O lugar de Portugal na Europa e no Mundo

por Ana Gomes

Afirmar os interesses nacionais e deixar a marca portuguesa na governação europeia e mundial tem menos a ver com os palmos de terra a que se circunscreve o nosso país, e mais com a capacidade de nos organizarmos e com a qualidade e ambição dos nossos representantes políticos, diplomáticos, empresariais, sindicais, académicos ou de outras instituições da sociedade. No mundo globalizado e multipolar de hoje, Portugal (como a Espanha, ou a Alemanha...) não vai encontrar saída da crise sozinho, fora da União Europeia.

Portugal tem de defender melhor os seus interesses, o que implica saber identificá-los, projectá-los, defendê-los e fazê-los partilhar por outros, no contexto europeu ou global. Não tem de reprimir a sua identidade nacional e os seus desígnios numa União que precisa de caminhar mais aceleradamente para uma Europa Federal, para poder transformar a crise actual numa nova oportunidade para o crescimento, a justiça social e a paz. O que importa é que essa Europa seja realmente democrática e com governação centrada nos interesses e aspirações dos cidadãos europeus. O que significa respeitar e por em prática os valores, princípios e objectivos em que se funda - e que tanto têm sido arredados, quando não arrasados, pela liderança de direita neo-liberal que prevalece na UE. Incluindo os princípios essenciais da solidariedade e da igualdade, bem como os objectivos do pleno emprego e da sustentabilidade do modelo social europeu.

A UE não pode deixar de fazer as reformas que se impõem e partir... para mudar o mundo. Porque o seu peso económico e político, apesar do declínio demográfico que a ameaça e tem de inverter, ainda determina que a sua acção (ou inacção) tenha impacte a nível global. A UE quer-se consistente no desígnio de contribuir para o multilateralismo eficaz – enunciado na Estratégia de Segurança Europeia e em toda a doutrina orientadora das suas relações externas, mas na realidade não traduzido em acção coerente (ainda menos em tempos de crise económica). A UE e os seus Estados Membros, Portugal incluído, não podem continuar coniventes com mecanismos informais de concertação - G7, G8, G20, G2 - cujo objectivo não é outro senão o de torpedear a formalidade vinculante das Nações Unidas. O bloqueamento na crise da Síria é demonstração de que é imperativo avançar na reforma e alargamento do Conselho de Segurança das Nações Unidas (CSNU), incluindo a restrição do direito de veto. A UE - que tem dois Membros Permanentes no CSNU, mas nele não se senta - pode desencadear irresistivelmente este processo de reforma, se conseguir entender-se nesse desígnio.

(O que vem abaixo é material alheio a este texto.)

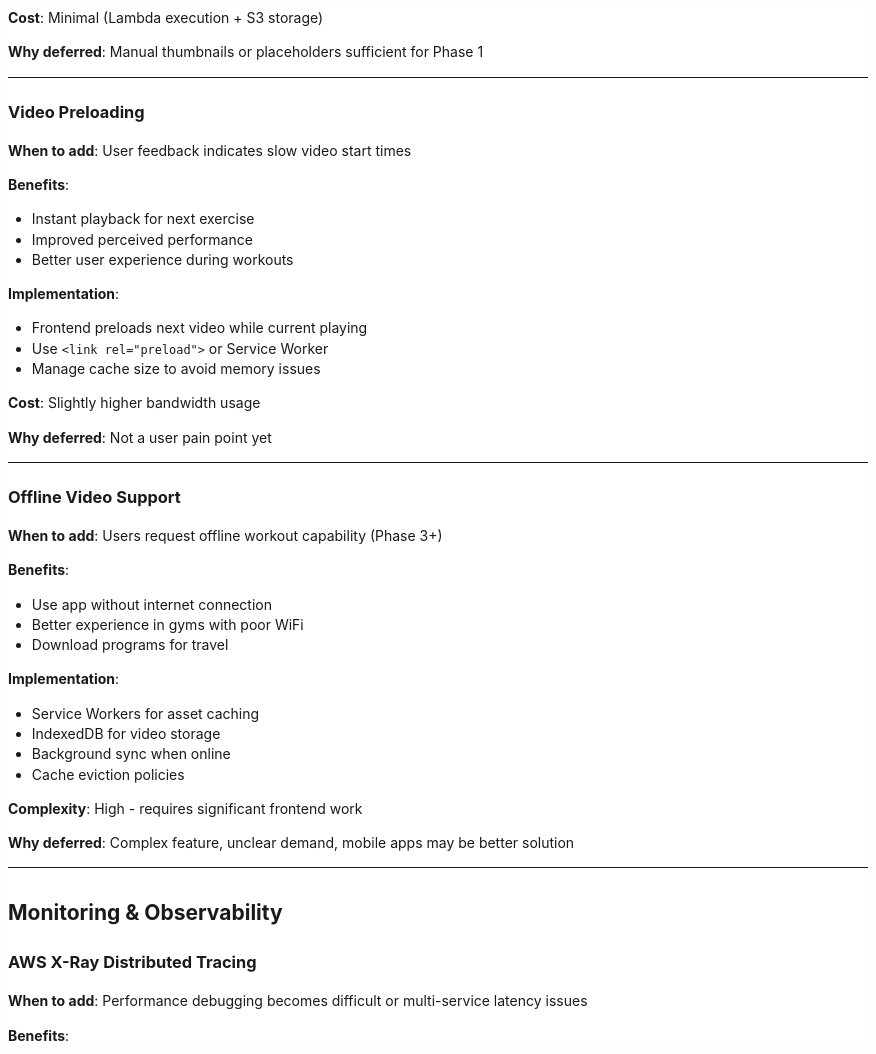 **Cost**: Minimal (Lambda execution + S3 storage)

**Why deferred**: Manual thumbnails or placeholders sufficient for Phase 1

---

### Video Preloading

**When to add**: User feedback indicates slow video start times

**Benefits**:

- Instant playback for next exercise
- Improved perceived performance
- Better user experience during workouts

**Implementation**:

- Frontend preloads next video while current playing
- Use `<link rel="preload">` or Service Worker
- Manage cache size to avoid memory issues

**Cost**: Slightly higher bandwidth usage

**Why deferred**: Not a user pain point yet

---

### Offline Video Support

**When to add**: Users request offline workout capability (Phase 3+)

**Benefits**:

- Use app without internet connection
- Better experience in gyms with poor WiFi
- Download programs for travel

**Implementation**:

- Service Workers for asset caching
- IndexedDB for video storage
- Background sync when online
- Cache eviction policies

**Complexity**: High - requires significant frontend work

**Why deferred**: Complex feature, unclear demand, mobile apps may be better solution

---

## Monitoring & Observability

### AWS X-Ray Distributed Tracing

**When to add**: Performance debugging becomes difficult or multi-service latency issues

**Benefits**:
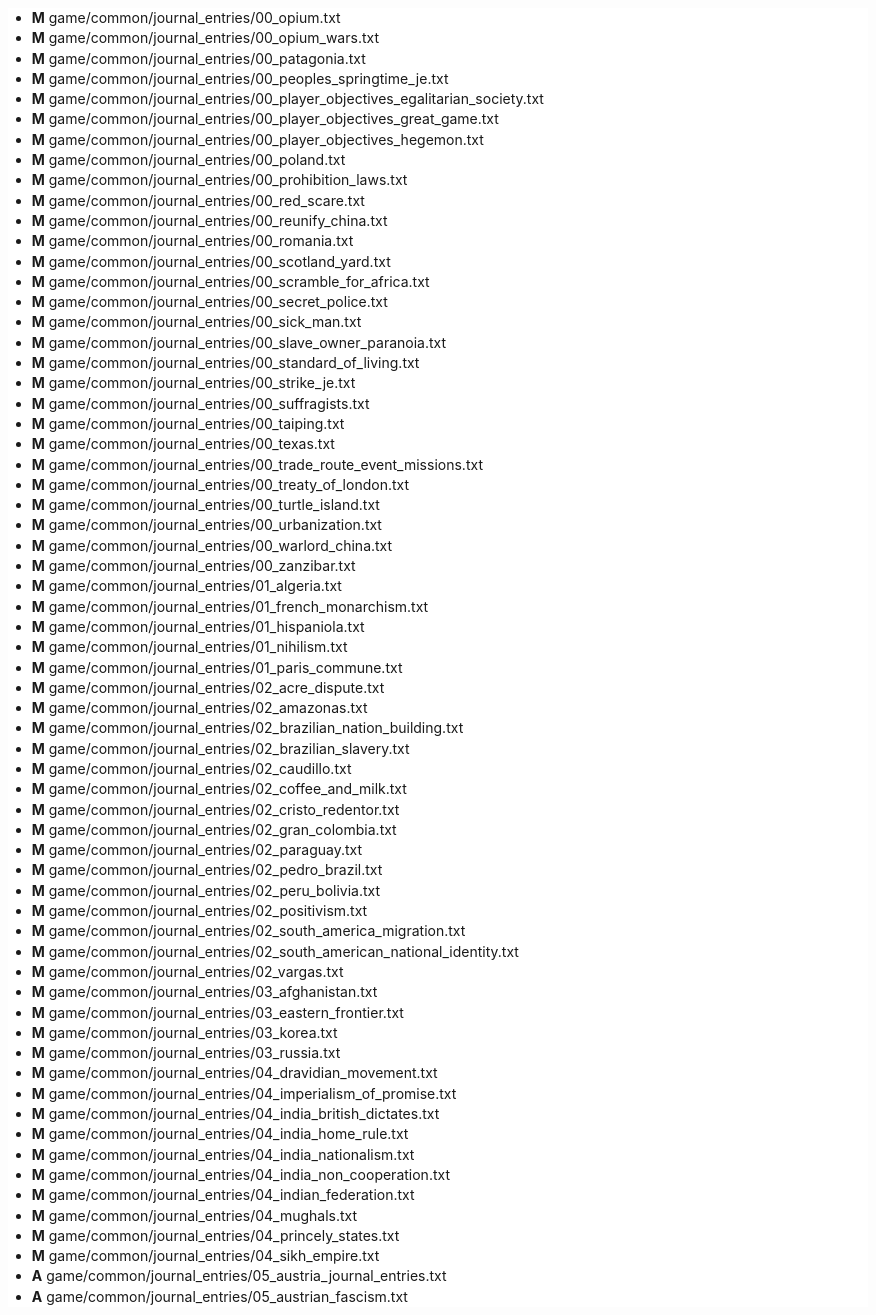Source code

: - **M** game/common/journal_entries/00_opium.txt
- **M** game/common/journal_entries/00_opium_wars.txt
- **M** game/common/journal_entries/00_patagonia.txt
- **M** game/common/journal_entries/00_peoples_springtime_je.txt
- **M** game/common/journal_entries/00_player_objectives_egalitarian_society.txt
- **M** game/common/journal_entries/00_player_objectives_great_game.txt
- **M** game/common/journal_entries/00_player_objectives_hegemon.txt
- **M** game/common/journal_entries/00_poland.txt
- **M** game/common/journal_entries/00_prohibition_laws.txt
- **M** game/common/journal_entries/00_red_scare.txt
- **M** game/common/journal_entries/00_reunify_china.txt
- **M** game/common/journal_entries/00_romania.txt
- **M** game/common/journal_entries/00_scotland_yard.txt
- **M** game/common/journal_entries/00_scramble_for_africa.txt
- **M** game/common/journal_entries/00_secret_police.txt
- **M** game/common/journal_entries/00_sick_man.txt
- **M** game/common/journal_entries/00_slave_owner_paranoia.txt
- **M** game/common/journal_entries/00_standard_of_living.txt
- **M** game/common/journal_entries/00_strike_je.txt
- **M** game/common/journal_entries/00_suffragists.txt
- **M** game/common/journal_entries/00_taiping.txt
- **M** game/common/journal_entries/00_texas.txt
- **M** game/common/journal_entries/00_trade_route_event_missions.txt
- **M** game/common/journal_entries/00_treaty_of_london.txt
- **M** game/common/journal_entries/00_turtle_island.txt
- **M** game/common/journal_entries/00_urbanization.txt
- **M** game/common/journal_entries/00_warlord_china.txt
- **M** game/common/journal_entries/00_zanzibar.txt
- **M** game/common/journal_entries/01_algeria.txt
- **M** game/common/journal_entries/01_french_monarchism.txt
- **M** game/common/journal_entries/01_hispaniola.txt
- **M** game/common/journal_entries/01_nihilism.txt
- **M** game/common/journal_entries/01_paris_commune.txt
- **M** game/common/journal_entries/02_acre_dispute.txt
- **M** game/common/journal_entries/02_amazonas.txt
- **M** game/common/journal_entries/02_brazilian_nation_building.txt
- **M** game/common/journal_entries/02_brazilian_slavery.txt
- **M** game/common/journal_entries/02_caudillo.txt
- **M** game/common/journal_entries/02_coffee_and_milk.txt
- **M** game/common/journal_entries/02_cristo_redentor.txt
- **M** game/common/journal_entries/02_gran_colombia.txt
- **M** game/common/journal_entries/02_paraguay.txt
- **M** game/common/journal_entries/02_pedro_brazil.txt
- **M** game/common/journal_entries/02_peru_bolivia.txt
- **M** game/common/journal_entries/02_positivism.txt
- **M** game/common/journal_entries/02_south_america_migration.txt
- **M** game/common/journal_entries/02_south_american_national_identity.txt
- **M** game/common/journal_entries/02_vargas.txt
- **M** game/common/journal_entries/03_afghanistan.txt
- **M** game/common/journal_entries/03_eastern_frontier.txt
- **M** game/common/journal_entries/03_korea.txt
- **M** game/common/journal_entries/03_russia.txt
- **M** game/common/journal_entries/04_dravidian_movement.txt
- **M** game/common/journal_entries/04_imperialism_of_promise.txt
- **M** game/common/journal_entries/04_india_british_dictates.txt
- **M** game/common/journal_entries/04_india_home_rule.txt
- **M** game/common/journal_entries/04_india_nationalism.txt
- **M** game/common/journal_entries/04_india_non_cooperation.txt
- **M** game/common/journal_entries/04_indian_federation.txt
- **M** game/common/journal_entries/04_mughals.txt
- **M** game/common/journal_entries/04_princely_states.txt
- **M** game/common/journal_entries/04_sikh_empire.txt
- **A** game/common/journal_entries/05_austria_journal_entries.txt
- **A** game/common/journal_entries/05_austrian_fascism.txt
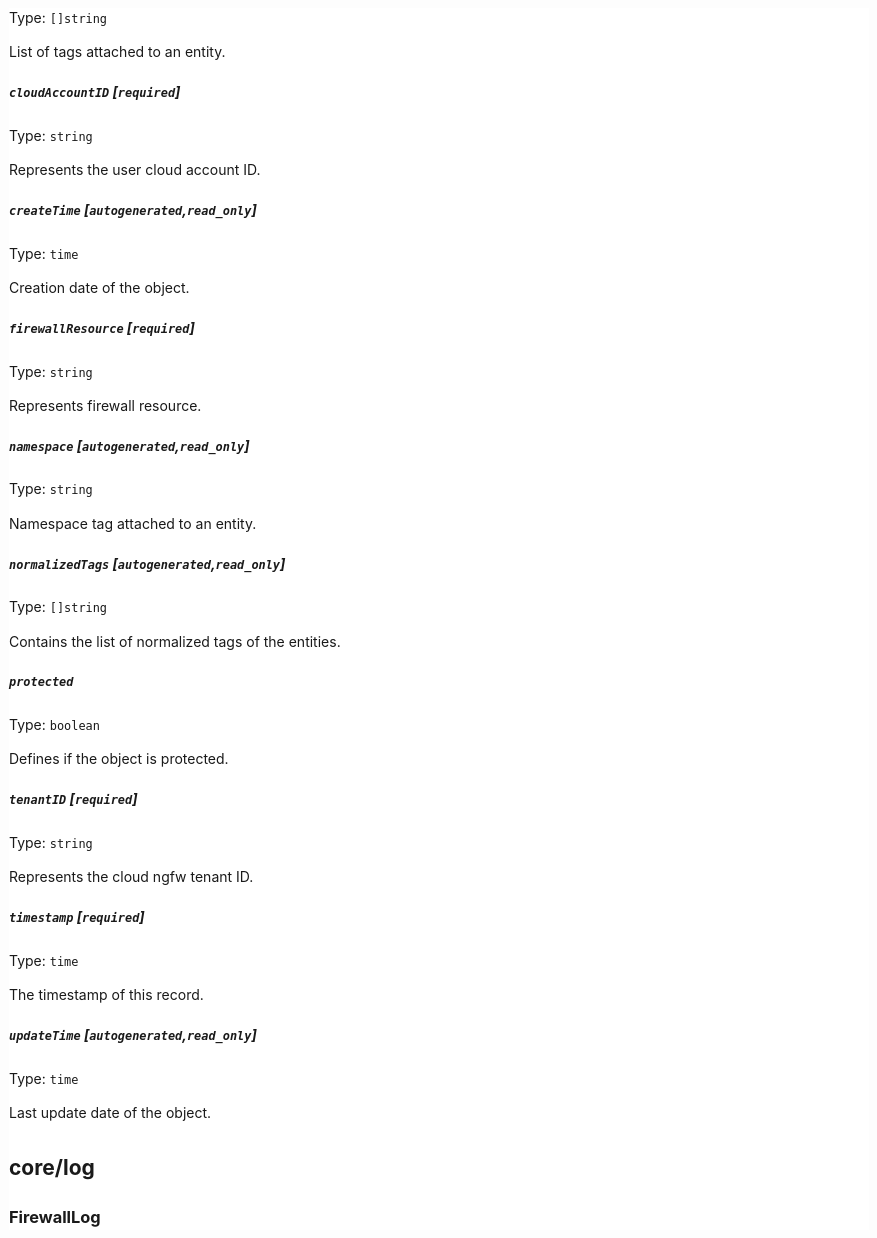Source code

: Type: `[]string`

List of tags attached to an entity.

##### `cloudAccountID` [`required`]

Type: `string`

Represents the user cloud account ID.

##### `createTime` [`autogenerated`,`read_only`]

Type: `time`

Creation date of the object.

##### `firewallResource` [`required`]

Type: `string`

Represents firewall resource.

##### `namespace` [`autogenerated`,`read_only`]

Type: `string`

Namespace tag attached to an entity.

##### `normalizedTags` [`autogenerated`,`read_only`]

Type: `[]string`

Contains the list of normalized tags of the entities.

##### `protected`

Type: `boolean`

Defines if the object is protected.

##### `tenantID` [`required`]

Type: `string`

Represents the cloud ngfw tenant ID.

##### `timestamp` [`required`]

Type: `time`

The timestamp of this record.

##### `updateTime` [`autogenerated`,`read_only`]

Type: `time`

Last update date of the object.

## core/log

### FirewallLog
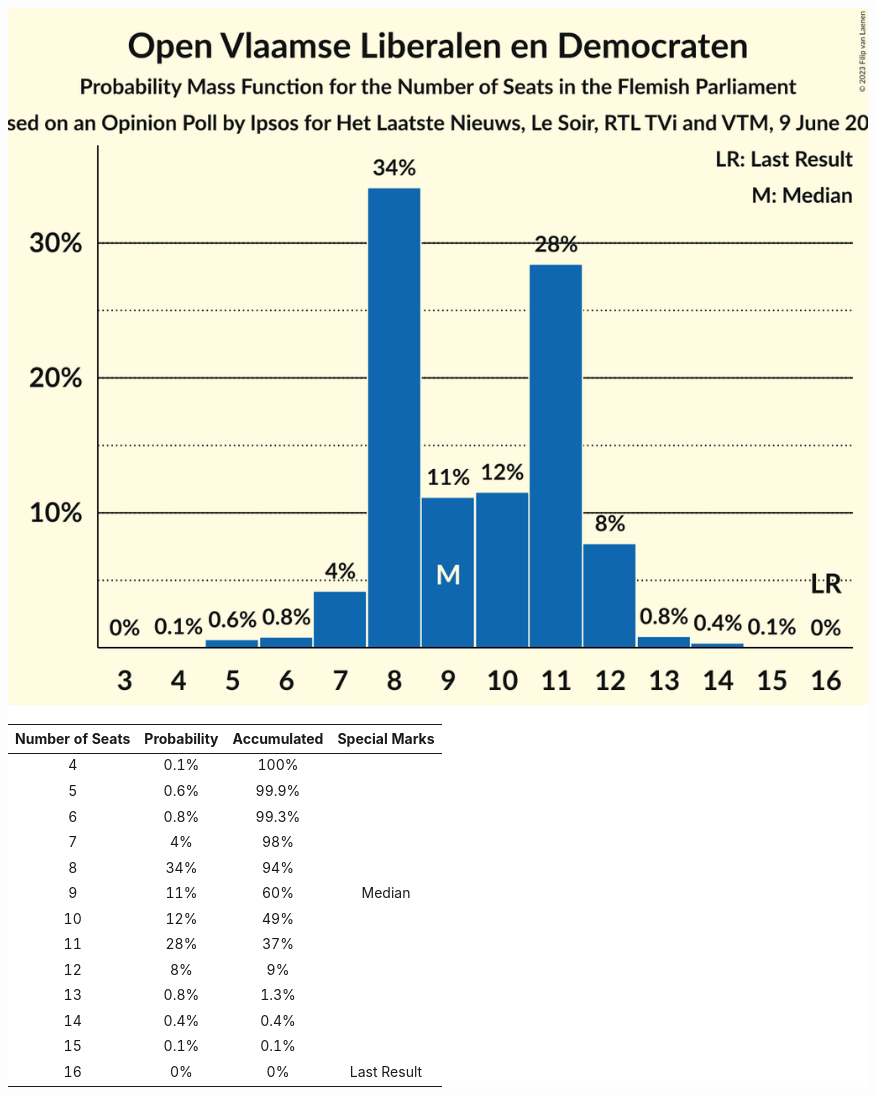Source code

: ![Graph with seats probability mass function not yet produced](2023-06-09-Ipsos-seats-pmf-openvlaamseliberalenendemocraten.png "Seats Probability Mass Function")

| Number of Seats | Probability | Accumulated | Special Marks |
|:---------------:|:-----------:|:-----------:|:-------------:|
| 4 | 0.1% | 100% |  |
| 5 | 0.6% | 99.9% |  |
| 6 | 0.8% | 99.3% |  |
| 7 | 4% | 98% |  |
| 8 | 34% | 94% |  |
| 9 | 11% | 60% | Median |
| 10 | 12% | 49% |  |
| 11 | 28% | 37% |  |
| 12 | 8% | 9% |  |
| 13 | 0.8% | 1.3% |  |
| 14 | 0.4% | 0.4% |  |
| 15 | 0.1% | 0.1% |  |
| 16 | 0% | 0% | Last Result |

A actual crise económica - produto do capitalismo de casino que desprezou o factor trabalho e deu rédea solta à especulação financeira - demonstra que precisamos de regulação da governação a nível global e de instituições capazes de exercer essa governação articulando os planos regional, nacional, europeu e global. Tal como precisamos ainda de Estados nacionais fortes, organizadores, distribuidores e representativos, também precisamos de mais Europa, de uma Europa federal e democrática. Estão enganados e agarrados ao passado aqueles que se arrepelam pela perda de soberania face à União Europeia e sugerem que há soluções “nacionais” para sair da crise. Apesar de todas as insuficiências e erros, sem a UE e sem o Euro estaríamos hoje ainda mais à mercê da “soberania” dos mercados e da especulação financeira. É de falta de política a comandar a economia de que temos de nos queixar na UE. É de política a orientar a economia que precisamos – para salvar o modelo social europeu.

O neoliberalismo viola princípios, valores e interesses subjacentes à construção europeia, fazendo ressurgir velhos tropismos "soberanistas". Nós, portugueses, com quase nove séculos de História como nação, fortes do gosto pela aventura, do desembaraço empreendedor e da língua que projectamos pelo mundo, não deveremos hesitar hoje em reinventarmo-nos como guarda-avançada da força cultural e humanista de uma Europa que atrai e é influente na medida em que se alicerçar e se bater por valores universais, por direitos e liberdades a que aspiram homens e mulheres em todas as sociedades e em todos os continentes. Contra a Europa-fortaleza e contra a Europa-casino. Por uma União Federal dos europeus.